Alors, cela commence par une atmosphère qui se veut celle d'une comédie horrifique, avec un débile profond comme protagoniste, semblant tout droit sorti d'un Bruno Dumont, cassant les couilles à tout le monde, qui va se transformer en loup-garou. OK, très bien... Il est élevé par un oncle complètement teubé qui croit aux croquemitaines. Et il a comme petite amie, une fille aussi belle que stupide. Le tout dans un coin bien paumé de notre beau pays, avec comme seules activités, un monument aux morts et un salon de massage... parfait... parfait
Donc, d'accord, va pour une comédie horrifique lycanthrope avec pour personnages principaux des êtres qui ont un QI aussi bas que les températures moyennes en hiver à Vorkouta, qui se déroule dans le contexte assez original d'un bled bien profond de la France profonde et de la faune qui l'habite. Je suis prêt à me marrer du début jusqu'à la fin.
Ah bah non, finalement, en fait, le protagoniste n'est pas un débile profond qui casse les couilles à tout le monde, mais juste un simple inadapté social qui peut tout à fait bien s'exprimer. Ah bah non, l'oncle n'est pas si teubé que cela.

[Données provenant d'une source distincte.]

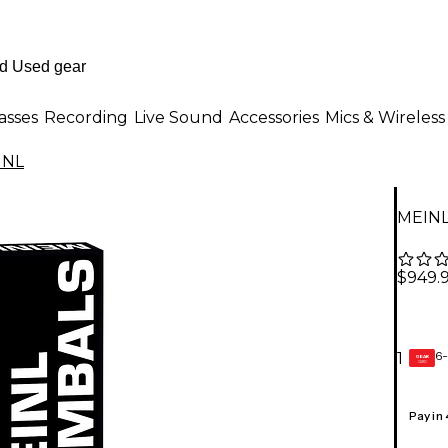
asses
Recording
Live Sound
Accessories
Mics & Wireless
INL
MEINL
$949.
6-
1
GEAR
CARD
Pay in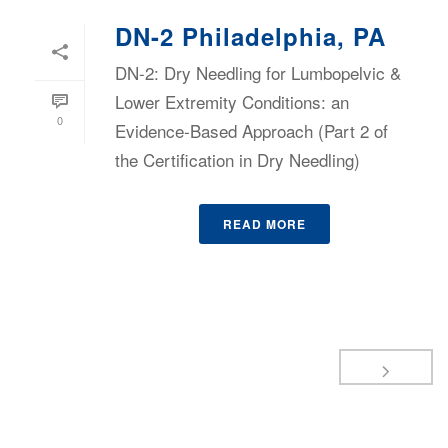
DN-2 Philadelphia, PA
DN-2: Dry Needling for Lumbopelvic &
Lower Extremity Conditions: an
0
Evidence-Based Approach (Part 2 of
the Certification in Dry Needling)
READ MORE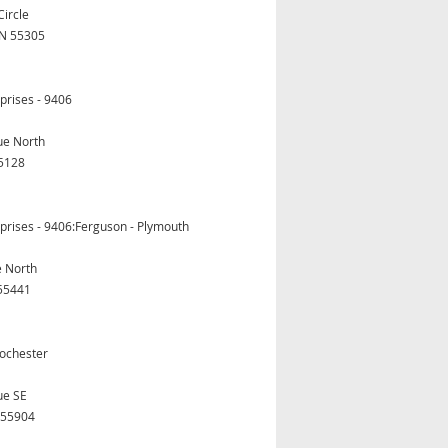
Circle
N 55305
prises - 9406
ue North
5128
prises - 9406:Ferguson - Plymouth
e North
55441
ochester
ue SE
 55904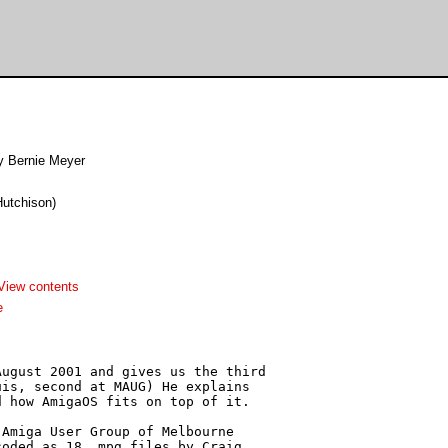
y Bernie Meyer
Hutchison)
View contents
e
ugust 2001 and gives us the third

is, second at MAUG) He explains

 how AmigaOS fits on top of it.

Amiga User Group of Melbourne

oded as 18 .mpg files by Craig
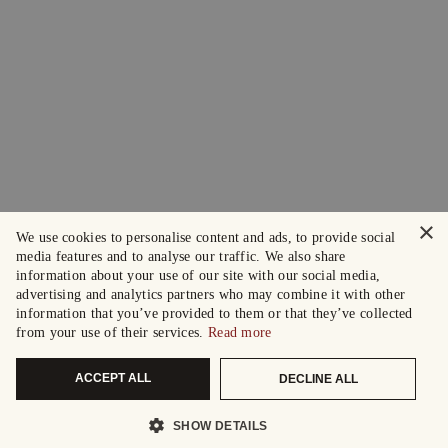
×
We use cookies to personalise content and ads, to provide social
media features and to analyse our traffic. We also share
information about your use of our site with our social media,
advertising and analytics partners who may combine it with other
information that you’ve provided to them or that they’ve collected
from your use of their services.
Read more
ACCEPT ALL
DECLINE ALL
SHOW DETAILS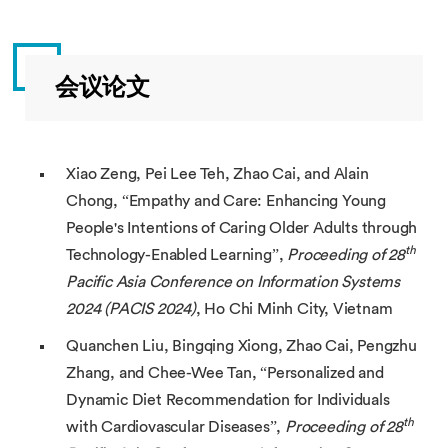
会议论文
Xiao Zeng, Pei Lee Teh, Zhao Cai, and Alain
Chong, “Empathy and Care: Enhancing Young
People's Intentions of Caring Older Adults through
th
Technology-Enabled Learning”,
Proceeding of 28
Pacific Asia Conference on Information Systems
2024 (PACIS 2024)
, Ho Chi Minh City, Vietnam
Quanchen Liu, Bingqing Xiong, Zhao Cai, Pengzhu
Zhang, and Chee-Wee Tan, “Personalized and
Dynamic Diet Recommendation for Individuals
th
with Cardiovascular Diseases”,
Proceeding of 28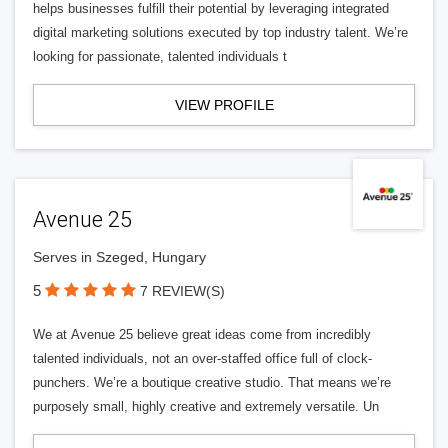
helps businesses fulfill their potential by leveraging integrated
digital marketing solutions executed by top industry talent. We’re
looking for passionate, talented individuals t
VIEW PROFILE
Avenue 25
Serves in Szeged, Hungary
5
7 REVIEW(S)
We at Avenue 25 believe great ideas come from incredibly
talented individuals, not an over-staffed office full of clock-
punchers. We’re a boutique creative studio. That means we’re
purposely small, highly creative and extremely versatile. Un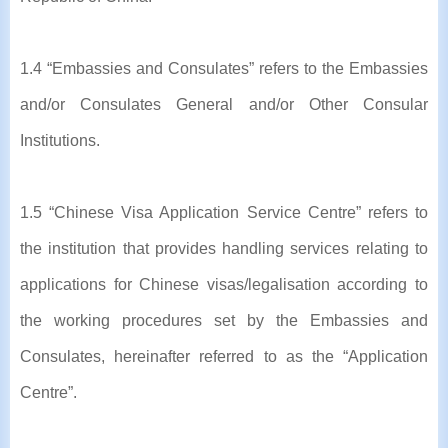
1.4 “Embassies and Consulates” refers to the Embassies
and/or Consulates General and/or Other Consular
Institutions.
1.5 “Chinese Visa Application Service Centre” refers to
the institution that provides handling services relating to
applications for Chinese visas/legalisation according to
the working procedures set by the Embassies and
Consulates, hereinafter referred to as the “Application
Centre”.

Ah bah non, la petite amie stupide est une jeune fille normale. Ouais, ouais, parce que... parce que les réalisateurs Ludovic et Zoran Boukherma se sont décidés à faire dans la totale rupture de ton, tout en ne sachant pas que pour cela, dans cet exercice possible, mais très délicat et très difficile, il est essentiel de rendre crédibles les personnages à ce glissement (non, des idiots devenant d'un coup plus intelligents, ça ne fonctionne pas !) et de ne pas passer de la comédie horrifique s'annonçant bien chtarbé à un drame humain se voulant réaliste par rapport à son sujet fantastique ; ses deux registres sont beaucoup trop opposés pour que l'on puisse passer naturellement de l'un à l'autre.
Et c'est con d'avoir fait cela étant donné que le scénario, dans les grandes lignes, aurait pu aussi bien fonctionner totalement dans la comédie horrifique délirante que totalement dans le drame humain réaliste avec immersion du fantastique. Souvent, c'est beaucoup mieux de garder un ton uniforme de la première à la dernière seconde.
Je passe sur le fait que la séquence d'intro est juste là pour faire "il faut impressionner dès le début avec un meurtre en flashforward" alors qu'à aucun moment du reste du film, on entend parler de meurtre individuel sur des êtres humains. La transformation aurait gagné à être plus progressive, à montrer aussi le village plus perturbé par ce qui se passe (c'est à peine si cela ne leur paraît pas normal qu'un jeune homme puisse se transformer en loup-garou !), etc.
C'est regrettable, car les cinéastes peuvent réussir à instaurer de la terreur juste avec un plan fixe, en ne montrant jamais la créature (pour des raisons de budget sûrement !), les acteurs s'en tirent avec les honneurs, le portrait de la France profonde est certes appuyé, mais avec une foultitude de détails justes. Mais bon, même en occultant les invraisemblances, juste en ne sachant pas quel ton adopter, le film n'arrive pas à bien raconter une histoire.